La semana pasada, se reunía en Lisboa el tercer Foro Europeo Católico-Ortodoxo, y los obispos europeos, que calificaban de crisis gravísima la que «hoy está atravesando Europa», dicen claramente, en su Mensaje, que «no es sólo una crisis económica. Se trata, en cambio, de una crisis no sólo moral y cultural, sino más profundamente antropológica y espiritual». Hace falta, por ello, «un nuevo estilo de vida», ése que nos muestra el mismo Hijo de Dios que se hace Niño, pues «el misterio del hombre —en expresión del Concilio Vaticano II, que no dejó de difundir Juan Pablo II, ya desde su primera encíclica, Redemptor hominis— sólo se esclarece en el misterio del Verbo encarnado». No otra cosa que seguir a este Niño, en definitiva, es lo que pedían los obispos de Europa, desde Lisboa, la pasada semana, al proponer este nuevo estilo de vida, que evoca sin duda las palabras de Juan Pablo II en su encíclica Redemptoris missio, de 1990: «El desarrollo de un pueblo no deriva primariamente ni del dinero, ni de las ayudas materiales, ni de las estructuras técnicas, sino más bien de la formación de las conciencias, de la madurez de la mentalidad y de las costumbres. Es el hombre el protagonista del desarrollo, no el dinero ni la técnica». Y sólo cuando es en verdad él mismo, ¡este Niño!, «el hombre europeo -como aseguran los obispos de Europa al concluir su Mensaje de Lisboa- tendrá la alegría de reavivar las raíces cristianas y cultivar la dimensión espiritual de su ser, la única capaz de colmar su búsqueda de felicidad y de sentido».

▶ **Entradas guardadas**:

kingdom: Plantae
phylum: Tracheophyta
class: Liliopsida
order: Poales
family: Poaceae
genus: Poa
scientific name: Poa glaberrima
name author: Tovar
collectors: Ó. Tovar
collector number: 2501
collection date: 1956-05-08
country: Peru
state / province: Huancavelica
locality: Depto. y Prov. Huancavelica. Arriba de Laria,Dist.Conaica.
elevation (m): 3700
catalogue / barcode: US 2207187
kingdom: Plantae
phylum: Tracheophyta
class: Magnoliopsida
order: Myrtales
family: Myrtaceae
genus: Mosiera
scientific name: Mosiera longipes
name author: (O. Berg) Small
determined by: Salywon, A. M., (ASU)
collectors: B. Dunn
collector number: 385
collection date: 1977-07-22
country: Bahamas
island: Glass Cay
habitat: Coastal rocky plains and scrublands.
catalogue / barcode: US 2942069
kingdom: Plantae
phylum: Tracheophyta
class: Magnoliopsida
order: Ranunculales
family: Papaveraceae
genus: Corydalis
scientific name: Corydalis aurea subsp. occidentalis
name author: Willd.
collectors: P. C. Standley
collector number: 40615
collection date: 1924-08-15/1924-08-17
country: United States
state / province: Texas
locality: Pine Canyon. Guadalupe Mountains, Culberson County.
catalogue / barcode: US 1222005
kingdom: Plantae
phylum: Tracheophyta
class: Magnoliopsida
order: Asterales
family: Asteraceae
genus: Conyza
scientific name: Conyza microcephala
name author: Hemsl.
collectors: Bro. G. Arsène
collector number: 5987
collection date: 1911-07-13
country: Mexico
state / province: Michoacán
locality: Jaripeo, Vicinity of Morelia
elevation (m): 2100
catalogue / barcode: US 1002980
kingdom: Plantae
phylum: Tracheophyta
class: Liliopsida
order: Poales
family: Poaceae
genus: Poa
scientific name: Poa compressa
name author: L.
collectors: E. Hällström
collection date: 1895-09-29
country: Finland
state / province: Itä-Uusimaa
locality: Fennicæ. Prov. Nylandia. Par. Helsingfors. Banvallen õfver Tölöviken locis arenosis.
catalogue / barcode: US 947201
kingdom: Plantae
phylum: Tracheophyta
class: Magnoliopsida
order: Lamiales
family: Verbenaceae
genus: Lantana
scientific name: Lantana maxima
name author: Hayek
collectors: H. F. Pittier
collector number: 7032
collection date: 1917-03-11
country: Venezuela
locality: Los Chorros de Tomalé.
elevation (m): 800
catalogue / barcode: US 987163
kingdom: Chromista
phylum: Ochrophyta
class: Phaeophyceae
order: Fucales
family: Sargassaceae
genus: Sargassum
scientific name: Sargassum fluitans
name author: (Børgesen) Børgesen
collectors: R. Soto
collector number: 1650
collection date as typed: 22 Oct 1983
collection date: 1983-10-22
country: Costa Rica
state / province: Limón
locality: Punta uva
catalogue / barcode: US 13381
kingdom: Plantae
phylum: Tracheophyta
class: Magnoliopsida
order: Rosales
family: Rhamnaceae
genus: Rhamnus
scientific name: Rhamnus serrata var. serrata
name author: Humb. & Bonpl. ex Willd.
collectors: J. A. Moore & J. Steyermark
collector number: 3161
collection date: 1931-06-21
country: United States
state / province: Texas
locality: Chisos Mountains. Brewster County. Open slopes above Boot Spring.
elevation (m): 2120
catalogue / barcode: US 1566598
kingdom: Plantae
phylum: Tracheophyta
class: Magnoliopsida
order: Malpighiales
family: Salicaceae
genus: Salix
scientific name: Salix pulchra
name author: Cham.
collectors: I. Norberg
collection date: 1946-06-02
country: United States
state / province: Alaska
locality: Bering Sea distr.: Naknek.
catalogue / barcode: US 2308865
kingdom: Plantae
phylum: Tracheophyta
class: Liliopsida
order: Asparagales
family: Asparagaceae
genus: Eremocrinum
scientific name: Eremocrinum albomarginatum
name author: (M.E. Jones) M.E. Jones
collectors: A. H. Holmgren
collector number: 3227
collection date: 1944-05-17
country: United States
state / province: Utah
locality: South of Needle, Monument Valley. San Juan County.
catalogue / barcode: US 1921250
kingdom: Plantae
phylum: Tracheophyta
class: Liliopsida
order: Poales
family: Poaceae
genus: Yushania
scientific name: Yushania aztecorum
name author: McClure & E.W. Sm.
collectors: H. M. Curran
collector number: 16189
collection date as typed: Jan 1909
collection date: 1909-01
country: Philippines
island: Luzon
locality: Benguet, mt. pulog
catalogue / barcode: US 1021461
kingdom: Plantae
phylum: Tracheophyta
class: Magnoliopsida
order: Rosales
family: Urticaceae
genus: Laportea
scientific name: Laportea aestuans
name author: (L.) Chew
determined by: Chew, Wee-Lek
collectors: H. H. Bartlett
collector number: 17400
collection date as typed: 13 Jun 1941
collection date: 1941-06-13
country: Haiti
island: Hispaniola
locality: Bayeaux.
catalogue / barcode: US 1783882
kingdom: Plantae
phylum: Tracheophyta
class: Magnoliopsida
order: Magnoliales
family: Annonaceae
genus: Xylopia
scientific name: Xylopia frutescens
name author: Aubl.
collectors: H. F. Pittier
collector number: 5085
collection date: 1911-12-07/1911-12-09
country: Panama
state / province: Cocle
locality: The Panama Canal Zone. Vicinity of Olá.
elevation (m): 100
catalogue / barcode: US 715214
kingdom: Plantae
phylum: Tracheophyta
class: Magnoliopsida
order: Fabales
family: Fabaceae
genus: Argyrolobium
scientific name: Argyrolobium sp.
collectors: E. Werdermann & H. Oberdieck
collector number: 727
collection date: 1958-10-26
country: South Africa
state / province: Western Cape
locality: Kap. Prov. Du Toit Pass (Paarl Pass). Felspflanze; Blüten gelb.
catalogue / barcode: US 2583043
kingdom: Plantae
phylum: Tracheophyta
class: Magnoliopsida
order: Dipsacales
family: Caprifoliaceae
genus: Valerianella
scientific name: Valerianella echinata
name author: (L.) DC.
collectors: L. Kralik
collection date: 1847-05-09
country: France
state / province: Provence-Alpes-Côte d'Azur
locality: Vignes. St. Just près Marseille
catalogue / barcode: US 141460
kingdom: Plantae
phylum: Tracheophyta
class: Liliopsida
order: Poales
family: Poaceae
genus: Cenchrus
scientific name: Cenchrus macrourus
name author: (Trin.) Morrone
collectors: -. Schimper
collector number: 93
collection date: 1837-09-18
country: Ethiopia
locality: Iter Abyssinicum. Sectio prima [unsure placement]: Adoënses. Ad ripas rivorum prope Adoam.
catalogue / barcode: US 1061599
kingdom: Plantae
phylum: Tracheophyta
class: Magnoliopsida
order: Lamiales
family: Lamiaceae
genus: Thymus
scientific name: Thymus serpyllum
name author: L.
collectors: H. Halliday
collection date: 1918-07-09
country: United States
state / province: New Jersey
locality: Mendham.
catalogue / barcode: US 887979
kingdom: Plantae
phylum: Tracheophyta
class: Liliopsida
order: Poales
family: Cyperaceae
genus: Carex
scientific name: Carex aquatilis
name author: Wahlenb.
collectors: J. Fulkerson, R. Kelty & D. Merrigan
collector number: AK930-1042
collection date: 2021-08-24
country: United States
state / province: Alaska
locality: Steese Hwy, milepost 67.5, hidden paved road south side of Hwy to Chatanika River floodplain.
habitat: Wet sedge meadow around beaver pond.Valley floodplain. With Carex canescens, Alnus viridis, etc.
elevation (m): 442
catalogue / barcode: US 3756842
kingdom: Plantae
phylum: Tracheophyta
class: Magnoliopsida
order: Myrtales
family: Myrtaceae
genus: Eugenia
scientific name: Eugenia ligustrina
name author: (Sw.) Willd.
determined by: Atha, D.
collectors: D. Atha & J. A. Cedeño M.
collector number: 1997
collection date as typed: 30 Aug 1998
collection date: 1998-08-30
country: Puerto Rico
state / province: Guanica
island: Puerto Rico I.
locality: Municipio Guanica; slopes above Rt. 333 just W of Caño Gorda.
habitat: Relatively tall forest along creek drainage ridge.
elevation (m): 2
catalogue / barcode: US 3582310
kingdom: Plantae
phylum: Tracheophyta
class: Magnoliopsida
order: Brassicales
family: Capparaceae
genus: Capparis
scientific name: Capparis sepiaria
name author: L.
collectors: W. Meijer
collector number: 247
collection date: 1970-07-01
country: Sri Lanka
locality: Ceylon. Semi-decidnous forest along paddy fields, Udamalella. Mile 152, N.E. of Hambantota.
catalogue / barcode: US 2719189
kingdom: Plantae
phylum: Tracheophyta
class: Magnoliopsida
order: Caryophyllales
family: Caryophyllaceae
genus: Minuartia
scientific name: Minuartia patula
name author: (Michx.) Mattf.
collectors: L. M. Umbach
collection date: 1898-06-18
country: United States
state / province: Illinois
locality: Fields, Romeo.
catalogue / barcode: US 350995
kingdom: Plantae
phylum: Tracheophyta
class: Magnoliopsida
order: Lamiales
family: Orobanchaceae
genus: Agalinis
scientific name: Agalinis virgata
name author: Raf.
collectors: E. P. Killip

▶ **Tareas del ejercicio**:
[1] Según el fragmento sobre el Foro Europeo Católico-Ortodoxo, ¿qué clase de crisis es, más profundamente, la que atraviesa Europa?
[2] Prosiga el fragmento sobre el Foro Europeo Católico-Ortodoxo a partir de su última oración.
Las entradas proceden de una fuente distinta.

▶ **Respuestas del ejercicio**:
[1] Una crisis antropológica y espiritual.

[2]
La actual crisis gravísima que detectan los obispos europeos, justamente porque en Jesucristo se ha desvelado el misterio del hombre, no les lleva al pesimismo, ni al falso optimismo de contar con las propias fuerza para superar la dificultad. «La crisis —dicen— puede ser la ocasión de una toma de conciencia saludable». Y exactamente esto es lo que Benedicto XVI afirma en su última encíclica, Caritas in veritate, al señalar que «la crisis nos obliga a revisar nuestro camino», y así «la crisis se convierte en ocasión de discernir y proyectar de un modo nuevo: afrontando las dificultades del presente en esta clave, de manera confiada más que resignada».

He aquí la luz que proyecta sobre la vida la novedad cristiana: las crisis, las dificultades, no es que no deben hundirnos en la depresión, ni deben ser afrontadas como obstáculos a superar —¿cómo podría hacerlo un niño?— Quien ha conocido a Cristo sabe bien que no se trata de obstáculos que superar —¿acaso lo fue para Él la Cruz?—, sino que son oportunidades para vivir. No hay resignación, ciertamente. Hay lo que define exactamente al niño: confianza. Porque no está solo. ¡Es familia! Sin ella, como acaba de decir el cardenal Rouco, en el Encuentro Mundial de las Familias, en Milán, «no hay solución para la crisis».